Where `123456` is any number less than 123712 (the number of lines in the postcode CSV). The first column should be used to selectively plot polygons from the shapefile in a tool like QGIS (e.g. "N03_007='47382'"). The second and third columns can be checked against a commercial web mapping service's geocoder. Although doing this exhaustively would be difficult, the results I got were very good.

Conclusions
-----------
The MLIT Shapefile's `N03_007` field is used to group polygons into administrative districts. Column 0 of the Japan Post zipcode CSV uses the same values. Geometry from the shapefile can be associated with string values in the CSV with the following levels of confidence:

- Columns 6 and 7 appear in both files frequently and seem to be useful address information.

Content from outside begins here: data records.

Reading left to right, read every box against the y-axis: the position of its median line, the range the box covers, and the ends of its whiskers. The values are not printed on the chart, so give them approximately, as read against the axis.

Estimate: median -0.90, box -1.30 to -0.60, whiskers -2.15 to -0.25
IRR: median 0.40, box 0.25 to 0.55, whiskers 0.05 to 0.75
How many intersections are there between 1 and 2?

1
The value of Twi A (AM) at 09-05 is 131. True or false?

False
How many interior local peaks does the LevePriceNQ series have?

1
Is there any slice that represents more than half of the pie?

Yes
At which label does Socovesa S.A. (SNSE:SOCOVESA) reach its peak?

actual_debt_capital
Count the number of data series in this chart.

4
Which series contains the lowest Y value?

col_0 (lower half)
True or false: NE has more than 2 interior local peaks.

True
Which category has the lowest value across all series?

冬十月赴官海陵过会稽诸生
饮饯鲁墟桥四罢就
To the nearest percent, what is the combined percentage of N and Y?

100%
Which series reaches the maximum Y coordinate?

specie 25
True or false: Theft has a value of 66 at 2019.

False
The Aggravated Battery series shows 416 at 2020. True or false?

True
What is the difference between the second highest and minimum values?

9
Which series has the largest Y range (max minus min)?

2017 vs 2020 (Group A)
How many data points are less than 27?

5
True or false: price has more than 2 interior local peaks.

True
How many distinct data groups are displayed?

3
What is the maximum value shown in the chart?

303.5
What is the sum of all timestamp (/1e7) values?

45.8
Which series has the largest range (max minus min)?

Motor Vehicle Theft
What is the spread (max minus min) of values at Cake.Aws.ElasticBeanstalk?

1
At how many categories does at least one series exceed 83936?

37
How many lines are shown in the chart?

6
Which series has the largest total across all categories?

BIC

- Column 2 seems to be the actual post code, which is [known to be seven digits](http://www.japan-guide.com/forum/quereadisplay.html?0+39509) and is reliably a 7-digit numeric string in the CSV.
- It seems likely that columns 3, 4, 5 and 8 contain useful Japanese text. They are most likely to be geographic names that exist at a finer granularity than the shapefile boundaries.